◆ Task goal: Reproduce every line of the material below, but drop the pictures.

◆ Dataset records:
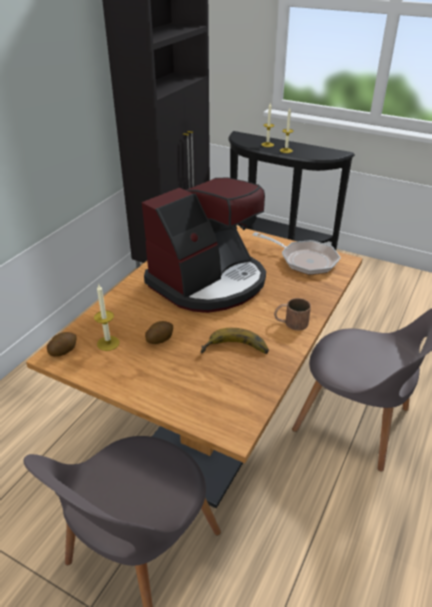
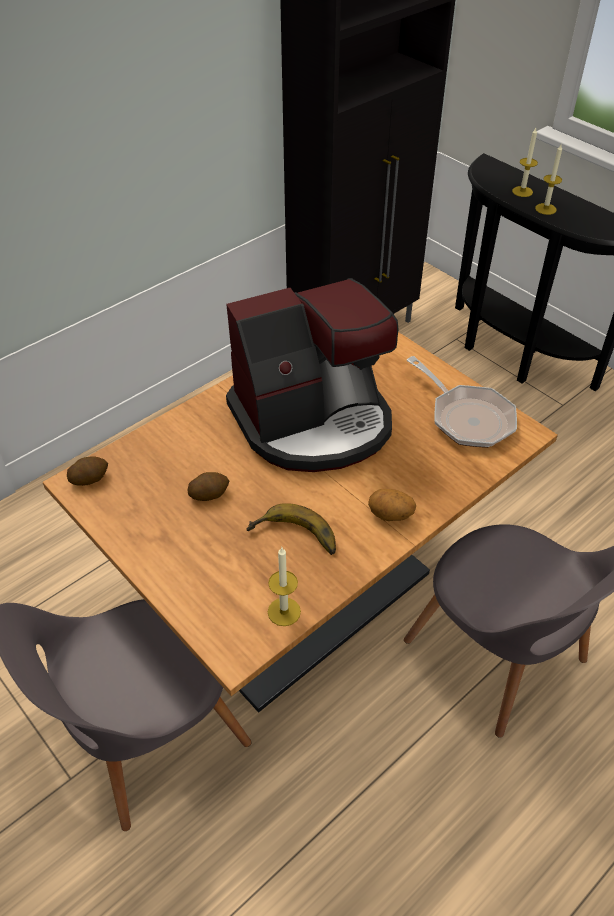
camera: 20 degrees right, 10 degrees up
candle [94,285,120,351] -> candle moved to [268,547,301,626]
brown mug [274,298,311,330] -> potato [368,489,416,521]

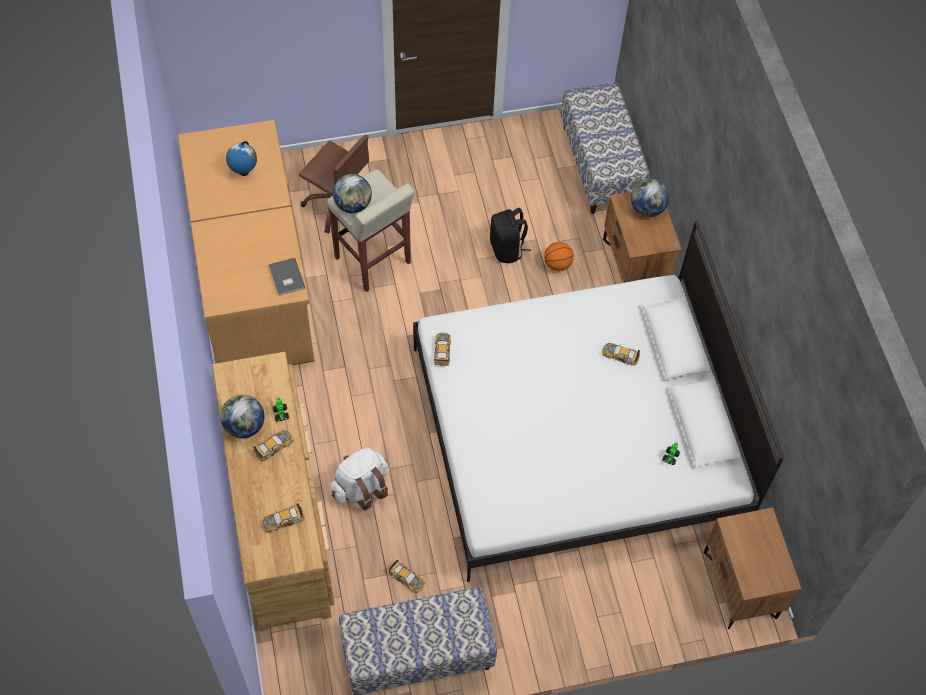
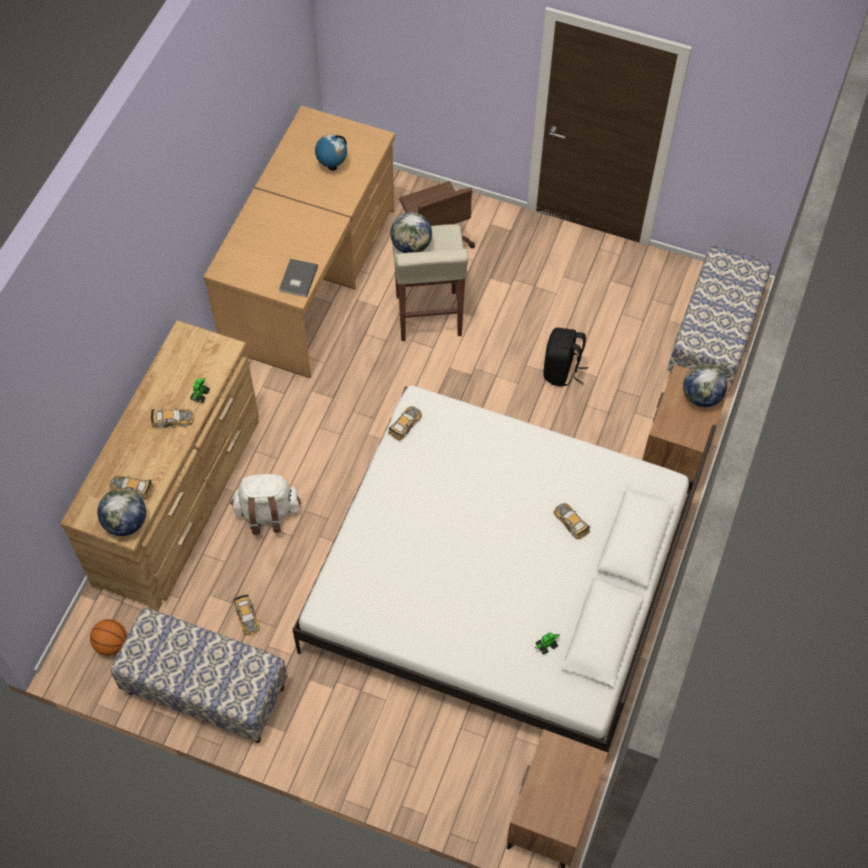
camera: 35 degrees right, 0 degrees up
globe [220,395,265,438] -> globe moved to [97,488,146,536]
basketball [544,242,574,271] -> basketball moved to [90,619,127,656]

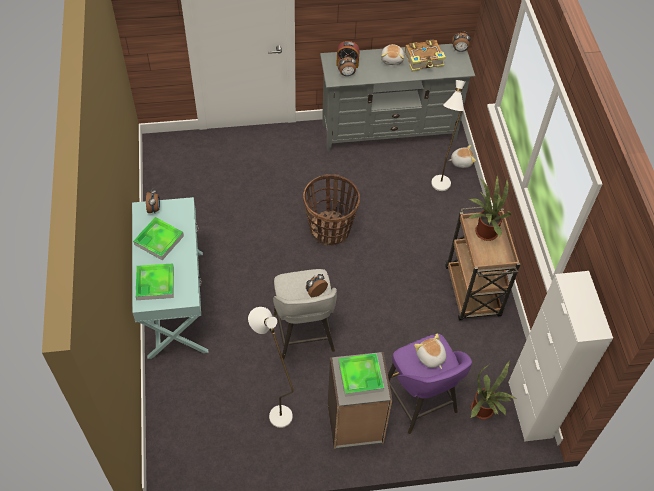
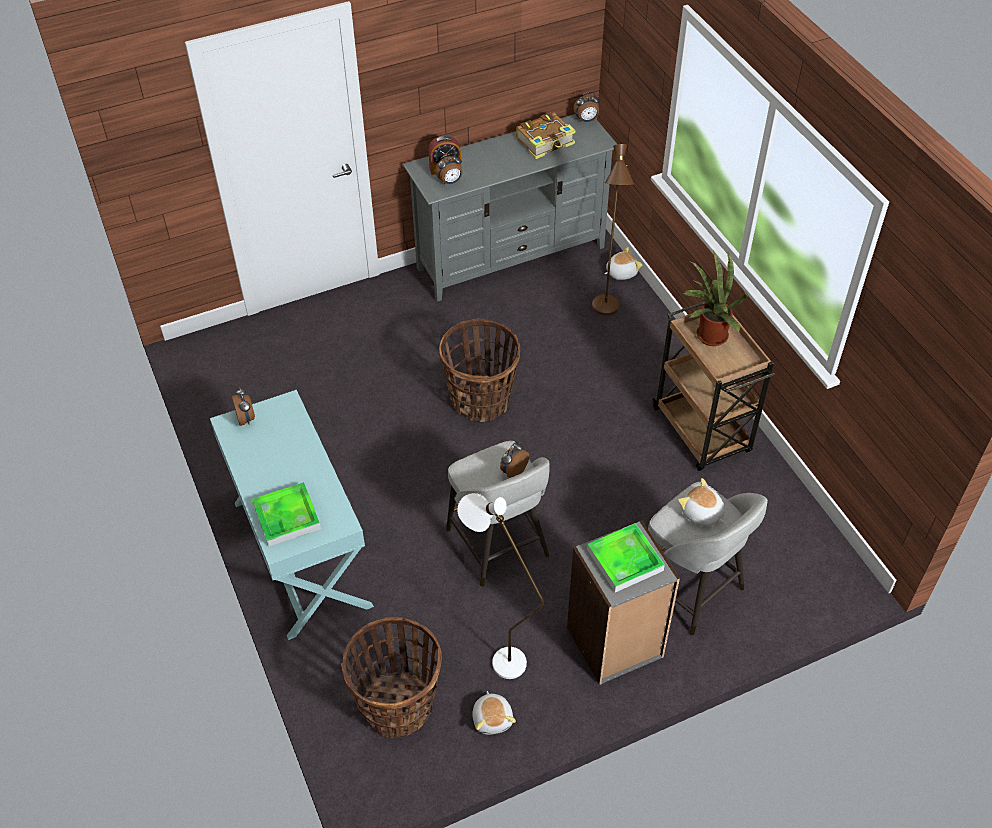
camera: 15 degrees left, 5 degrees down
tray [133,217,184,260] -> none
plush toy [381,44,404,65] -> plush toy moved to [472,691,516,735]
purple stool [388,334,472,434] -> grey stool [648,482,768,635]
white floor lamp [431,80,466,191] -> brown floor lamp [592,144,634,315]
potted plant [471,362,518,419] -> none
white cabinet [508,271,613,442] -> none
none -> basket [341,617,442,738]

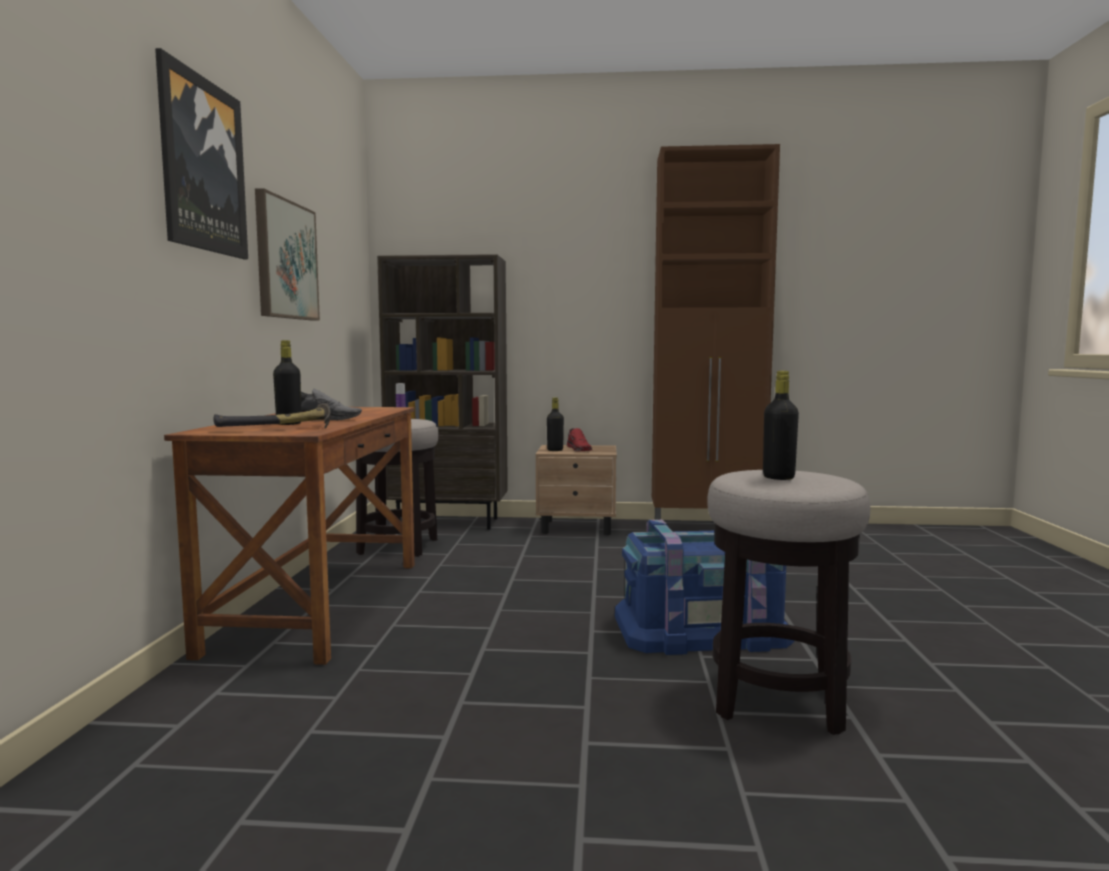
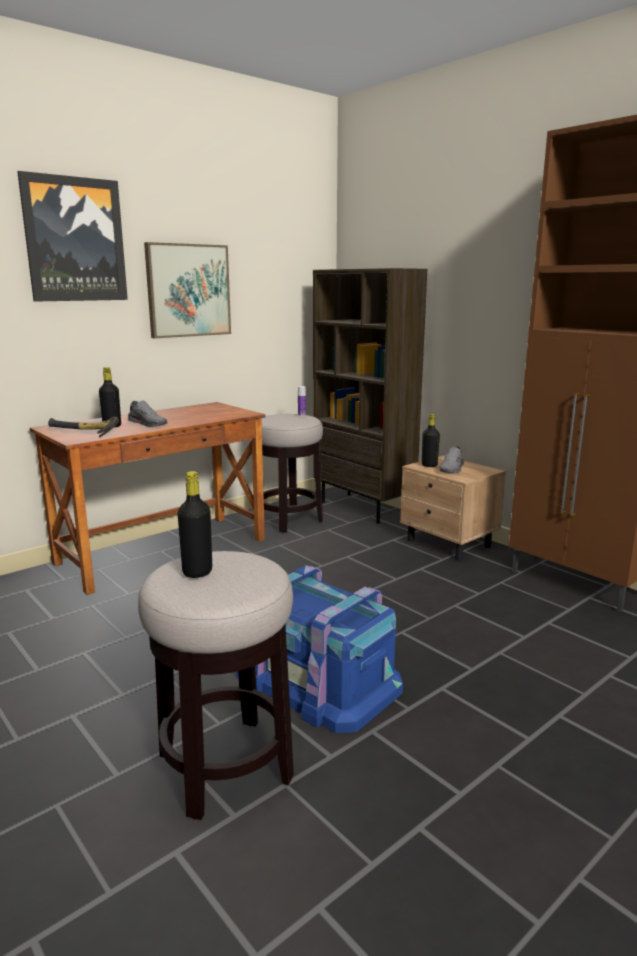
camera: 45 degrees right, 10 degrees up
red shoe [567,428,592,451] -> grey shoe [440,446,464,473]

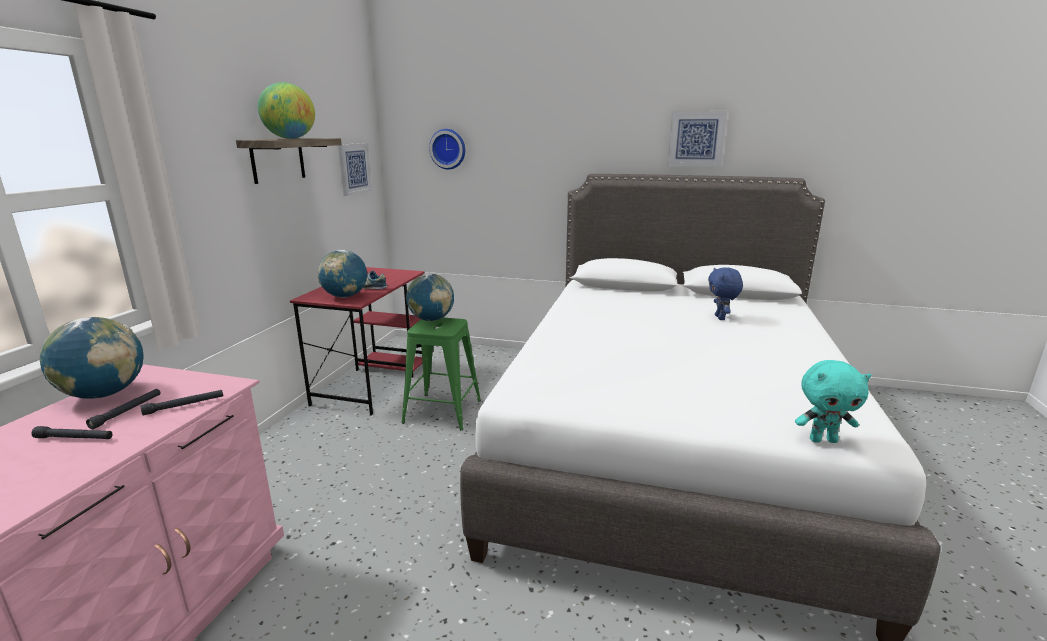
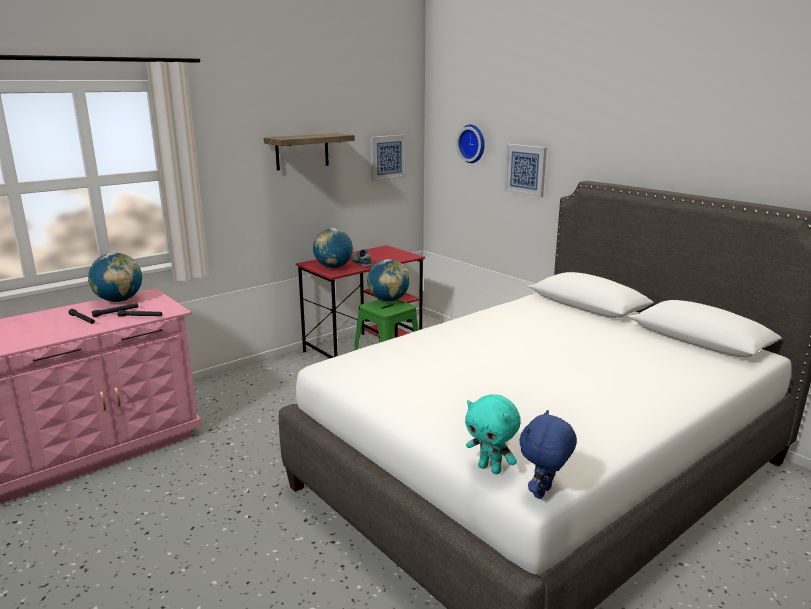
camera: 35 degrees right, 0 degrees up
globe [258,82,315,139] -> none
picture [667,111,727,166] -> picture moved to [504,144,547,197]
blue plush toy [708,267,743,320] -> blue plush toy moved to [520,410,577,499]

◆ Finished exercise:
camera: 20 degrees right, 10 degrees up
candle [94,285,120,351] -> candle moved to [268,547,301,626]
brown mug [274,298,311,330] -> potato [368,489,416,521]

camera: 35 degrees right, 0 degrees up
globe [220,395,265,438] -> globe moved to [97,488,146,536]
basketball [544,242,574,271] -> basketball moved to [90,619,127,656]

camera: 15 degrees left, 5 degrees down
tray [133,217,184,260] -> none
plush toy [381,44,404,65] -> plush toy moved to [472,691,516,735]
purple stool [388,334,472,434] -> grey stool [648,482,768,635]
white floor lamp [431,80,466,191] -> brown floor lamp [592,144,634,315]
potted plant [471,362,518,419] -> none
white cabinet [508,271,613,442] -> none
none -> basket [341,617,442,738]

camera: 45 degrees right, 10 degrees up
red shoe [567,428,592,451] -> grey shoe [440,446,464,473]

camera: 35 degrees right, 0 degrees up
globe [258,82,315,139] -> none
picture [667,111,727,166] -> picture moved to [504,144,547,197]
blue plush toy [708,267,743,320] -> blue plush toy moved to [520,410,577,499]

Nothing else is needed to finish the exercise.